Emily Wilker met Refsland when she was completing her M.F.A. at the Rhode Island School of Design in 2021. That summer, she exhibited a series of rich landscape paintings at Room 68’s Wellfleet gallery. This year, the gallery invited her to stay in Provincetown for a week in May.
Unlike many of the other contemporary artists brought to the Cape through gallery residency programs, Wilker was already working in a tradition deeply rooted in the culture of the Outer Cape. “I’m a plein air painter, and being outside is integral to my practice,” she said. One day during the residency, Refsland dropped Wilker off at a pond in Wellfleet to work for six hours. Rather than looking at the water, Wilker looked at the ground, capturing its textures in a painting where natural elements are rendered thickly in three-dimensional strokes of paint.
“It started off with bringing artists in the spring,” said Refsland. “We’re celebrating art making in Provincetown and the Cape and introducing people to the magic that happens here.”
Land’s End Gallery and Books
Down toward the East End of Commercial Street in Provincetown, Mischa Richter is also motivated to bring artists to the Outer Cape. “Young artists need to be able to come here and produce art,” he said. “We have to help facilitate that.”
Richter, whose family comprises several generations of Provincetown artists, is a photographer and filmmaker; his film I Am a Town presents a portrait of a place charmed by misfits and creative souls.
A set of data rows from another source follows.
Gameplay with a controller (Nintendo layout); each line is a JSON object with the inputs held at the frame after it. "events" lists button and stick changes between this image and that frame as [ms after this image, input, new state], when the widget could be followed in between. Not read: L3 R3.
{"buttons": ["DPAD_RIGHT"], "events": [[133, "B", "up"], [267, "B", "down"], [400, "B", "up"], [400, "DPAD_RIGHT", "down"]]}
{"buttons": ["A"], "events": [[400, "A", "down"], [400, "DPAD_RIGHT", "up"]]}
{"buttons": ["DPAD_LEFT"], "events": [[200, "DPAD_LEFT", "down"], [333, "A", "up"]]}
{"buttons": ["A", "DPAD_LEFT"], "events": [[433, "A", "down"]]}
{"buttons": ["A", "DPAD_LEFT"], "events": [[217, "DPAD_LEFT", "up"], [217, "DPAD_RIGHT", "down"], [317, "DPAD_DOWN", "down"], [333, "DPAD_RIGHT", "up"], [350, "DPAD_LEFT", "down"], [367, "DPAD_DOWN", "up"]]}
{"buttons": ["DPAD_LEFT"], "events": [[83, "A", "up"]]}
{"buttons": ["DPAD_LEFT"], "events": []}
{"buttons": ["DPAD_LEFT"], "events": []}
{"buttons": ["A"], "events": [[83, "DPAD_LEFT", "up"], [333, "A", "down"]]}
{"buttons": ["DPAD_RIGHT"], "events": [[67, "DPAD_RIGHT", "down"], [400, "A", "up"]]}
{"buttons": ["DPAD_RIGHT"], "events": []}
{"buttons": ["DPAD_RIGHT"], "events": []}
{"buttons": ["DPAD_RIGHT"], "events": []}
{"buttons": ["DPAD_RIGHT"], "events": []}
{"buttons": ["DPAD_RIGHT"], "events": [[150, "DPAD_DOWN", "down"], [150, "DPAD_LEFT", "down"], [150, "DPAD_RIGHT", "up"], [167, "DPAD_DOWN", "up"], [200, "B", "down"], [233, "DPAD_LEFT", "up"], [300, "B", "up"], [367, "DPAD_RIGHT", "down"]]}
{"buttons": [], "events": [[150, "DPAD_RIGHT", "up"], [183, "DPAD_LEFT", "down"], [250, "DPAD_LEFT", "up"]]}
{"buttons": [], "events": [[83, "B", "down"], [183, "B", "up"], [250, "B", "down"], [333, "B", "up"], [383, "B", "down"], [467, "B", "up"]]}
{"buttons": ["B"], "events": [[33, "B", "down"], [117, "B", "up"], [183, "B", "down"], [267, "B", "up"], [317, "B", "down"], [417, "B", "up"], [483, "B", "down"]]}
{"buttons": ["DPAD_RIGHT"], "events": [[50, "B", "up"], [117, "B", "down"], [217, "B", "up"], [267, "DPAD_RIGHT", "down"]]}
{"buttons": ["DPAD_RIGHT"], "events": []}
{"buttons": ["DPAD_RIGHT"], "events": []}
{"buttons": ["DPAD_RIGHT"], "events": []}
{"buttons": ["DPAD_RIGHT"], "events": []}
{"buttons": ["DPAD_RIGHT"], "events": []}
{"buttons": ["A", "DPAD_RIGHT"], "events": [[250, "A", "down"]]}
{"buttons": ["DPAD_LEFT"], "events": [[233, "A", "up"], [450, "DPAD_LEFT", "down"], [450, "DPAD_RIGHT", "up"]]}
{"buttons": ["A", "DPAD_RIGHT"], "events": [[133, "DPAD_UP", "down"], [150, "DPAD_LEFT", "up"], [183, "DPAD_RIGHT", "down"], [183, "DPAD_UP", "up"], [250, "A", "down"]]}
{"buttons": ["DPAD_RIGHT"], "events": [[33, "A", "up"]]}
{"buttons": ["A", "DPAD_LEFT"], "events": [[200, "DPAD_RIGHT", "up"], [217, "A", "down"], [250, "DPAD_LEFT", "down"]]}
But the film is as elegiac as it is celebratory.
“We’re historically an art destination,” said Richter. “But the art world here has been trumped by tourism. It’s really pedestrian now.” Richter, who returned to live in Provincetown after a career in London and New York, has channeled his frustration — and hope — into a new venture, Land’s End Gallery and Books, which opened this summer at 437 Commercial St.
“I opened the gallery because there are artists who wanted the opportunity to show here,” said Richter, “and ones who were having trouble just being here.” One such artist this summer was Nancy Loeber, who showed a series of mixed-media portraits of women connected to Provincetown’s history. Richter enlisted the support of the Provincetown Arts Society, which runs the Mary Heaton Vorse house, and Loeber was able to stay at the Vorse house during her exhibition. It was a solution to a problem Richter has seen often: “Artists have trouble coming to their own shows or openings here.”
Richter’s venture also entails bringing artists to Provincetown in the off season to create limited-edition publications; the proceeds will pay for the production of more books the following season. (Loeber will return to Provincetown this winter to create a chapbook of her portraits.)
“Ninety percent of the people coming through the door are looking for pictures of sailboats,” said Richter. “I’m trying to shift that and sell work that isn’t so obvious.” He created a nonprofit to support the publications but is still working out how it will function alongside the for-profit gallery. “The first year was difficult for us,” he said. “We didn’t lose any money, but we didn’t make much money.”
Whatever direction the venture takes, Richter remains committed to a vision of Provincetown as a place of ambitious cultural production. “Marfa’s in the middle of nowhere, but there’s a contemporary art scene,” he said of the West Texas town that has become a mecca for artists. “Why can’t we be like a Marfa?”